DECEMBER 15, 2013.
Truck stops fascinate me! Honest! In route to your next destination, it’s a waste of time and money to locate a campground and stay just long enough to get some sleep before you resume traveling the next day. So, the alternative is to “camp” for the night in either a Wal-mart or casino parking lot or, better yet, at a truck stop. For some strange reason, I’m absolutely “wowed” by truck-stops. There are usually dozens of huge tractor-trailer trucks crawling around a vast dark parking lot, each piloted by a driver who is as skilled at maneuvering his “monster” as a master chess player is at moving his chessmen around the board. Drivers in rows of other trucks, idling all the time, watch as the new arrivals back their multi-ton rigs into parking stalls only about a foot wider than their trucks. Threading a needle. A multi-lane fueling area glows in the darkness nearby, beckoning the trucks to suck up fuel in exchange for a $500 or $600 deposit to the kitty. A repair and tire shop with lights a blazin’ and a yawning entrance awaits customers for upgrades, repairs or new tires. 24/7. It’s never closed.
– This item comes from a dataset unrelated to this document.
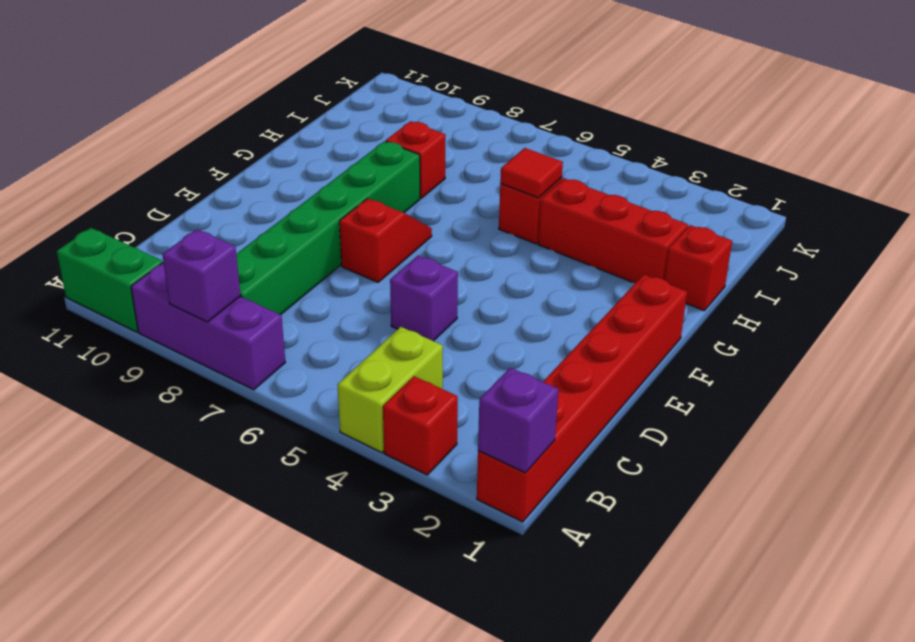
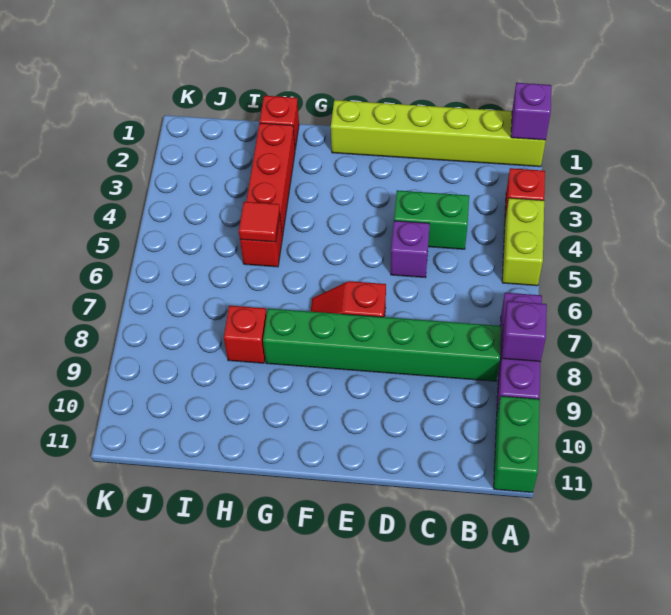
red brick A1:F1 level 1 -> lime brick A1:F1 level 1
lime brick A4:B4 level 1 -> lime brick A4:A5 level 1
none -> green brick C4:D4 level 1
Inside, there’s usually a Subway or a Taco Bell and sometimes you’ll find a Popeye’s Chicken counter. Often there is a “Country Pride Restaurant,” (my favorite) with lots of mediocre home cooked food and a never-ending somewhat pathetic salad bar. The waitresses specialize in chatting with lonely cross-country drivers whose only companionship for the day happens right there at the table. Sometimes they greet each other by name. By all appearances, it’s a strange job for the trucker and the waitress, and it fascinates me. Other amenities await the truckers: There are pay showers, TV rooms, computer rooms, chapels, barbershops and lots more. These truck-stops, travel centers they’re often called, are like little cities and they are alive 24 hours a day, 365 days a year, rain or shine. More after dark than during the light of day. The places are located right off the Interstate, so you don’t waste any time getting back on the road the next morning. As darkness falls on a new day, a different crop of trucks rumble in to the lot, like moths attracted to light. Come dawn’s light, they disappear down the interstate, only to repeat the drill the next night in another distant location on the horizon.
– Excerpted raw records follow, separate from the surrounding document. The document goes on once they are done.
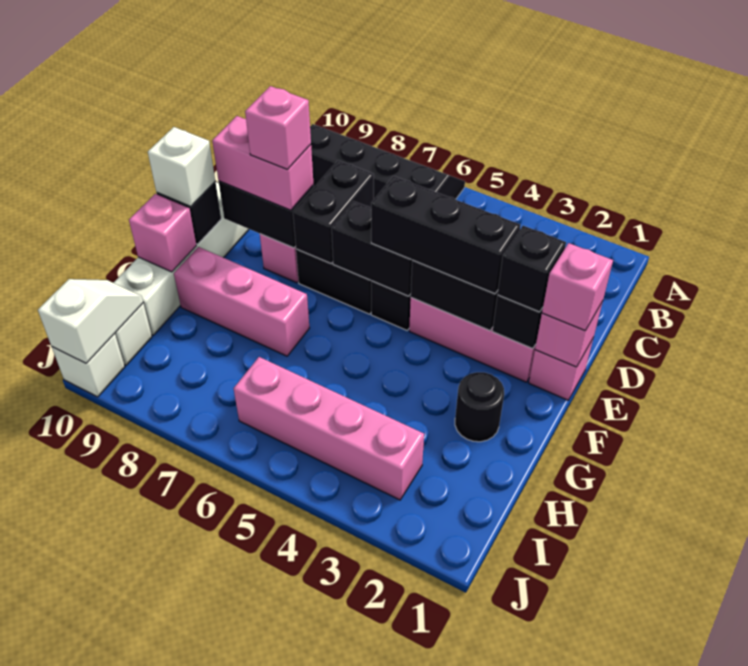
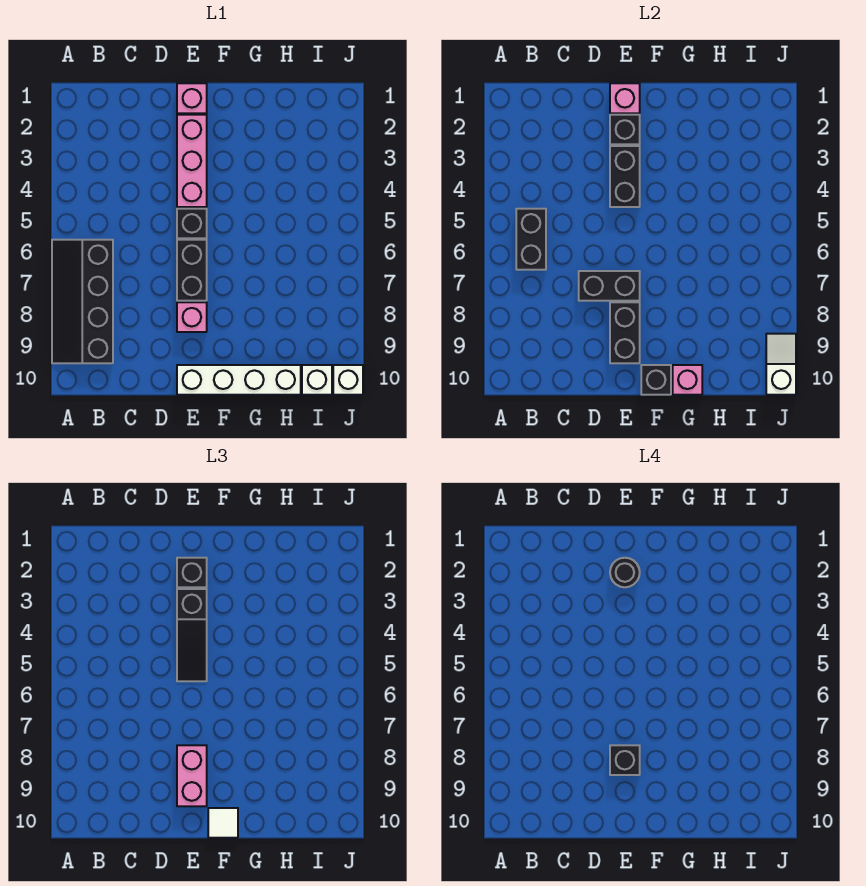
pink brick E1 level 3 -> none
black brick E3:E5 level 3 -> black slope E3:E5 level 3 top 3
black brick E5:E6 level 2 -> black brick B5:B6 level 2
pink brick E8 level 4 -> black brick E8 level 4
white brick F10 level 3 -> white tile F10 level 3
black round brick G2 level 1 -> black round brick E2 level 4
pink brick G7:G9 level 1 -> none
pink brick I3:I6 level 1 -> none
white slope I10:J10 level 2 top J -> white slope J9:J10 level 2 top 10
Another thing that makes these giant travel centers fun for me (This is only partly ‘tongue in cheek’…honest to God I really do like them.) is that often they are located by railroad tracks. Never-ending freight trains rumble by all night long, blowing their whistles and adding to the strange mystique these areas hold for me. It’s white noise…it puts me right to sleep. I remember when my kids were in their teens and we used to do a lot of jet-skiing at the River. We’d drive from San Diego to Laughlin, Nevada which is right on the Colorado River. The total driving time is about six hours or so…not a big deal. However, the town of Barstow is half-way to Laughlin and I used to lobby hard to convince everyone that we should stop and spend the night there. Why? I’ll tell you why: Barstow is like the hub of all hubs for freight trains. Everywhere in town, all day and all night, you hear train whistles and the screeching sound of wheels on steel tracks. Again, I love it! I think it’s just the raw power of these locomotives and trains…and huge diesel cross-country trucks as well. I mean I was so determined to stay in Barstow that I still have in my cell phone contacts the specifics of the hotel and room number where I liked to stay: Barstow Ramada Inn, Room 356. It has the best view of the switching yard.
So right now, at 11:30 pm at a TA truck-stop located in the middle of nowhere between Sedona and Lake Havasu, I sit alone typing my blog post, listening to an approaching freight train engineer blasting his whistle, while the motors of the huge trucks parked on either side of our little RV make the pavement vibrate. My generator purrs as it tries timidly to compete. Florence has been asleep for hours. I’m just loving it…the darkness penetrated by streams of bright truck and train lights, the noise and the solitude. So there…bet you never knew this stuff about me!
It’s a chance to study a microcosm. Where are these trucks and drivers coming from? Where are they headed? What are they transporting? Do they have homes, other than in the tiny sleeping quarters above the cabs of their trucks? Does anyone even know where they are tonight? Do they have kids? Wives? What about their parents? Do they have friends, other than the “business acquaintances” they see from time to time in the truck-stop restaurants? It’s strange: Sort of like a Club or a Fraternity. There are club rules which are followed. Yet none of the members really knows the others. It’s eerily quiet in the dining area. The truckers appear somber, lost in their thoughts or quietly talking on their cell phones trying to interest the person on the other end of the conversation. And what about the Engineers who drive the freight trains? Same questions. Where will these guys spend Christmas? The truck-stop diner, Country Pride, is advertising a traditional Christmas dinner for $9.99. Will the place be packed? Will the truckers be happy and chat with one another? Or will it be so quiet in there you could hear a pin drop? And, why does this intrigue me? Don’t know. Don’t care. It just does. It’s all a part of my Great American Adventure. “Merry Christmas, you guys! Drive safely. I’ll see you again down the road.”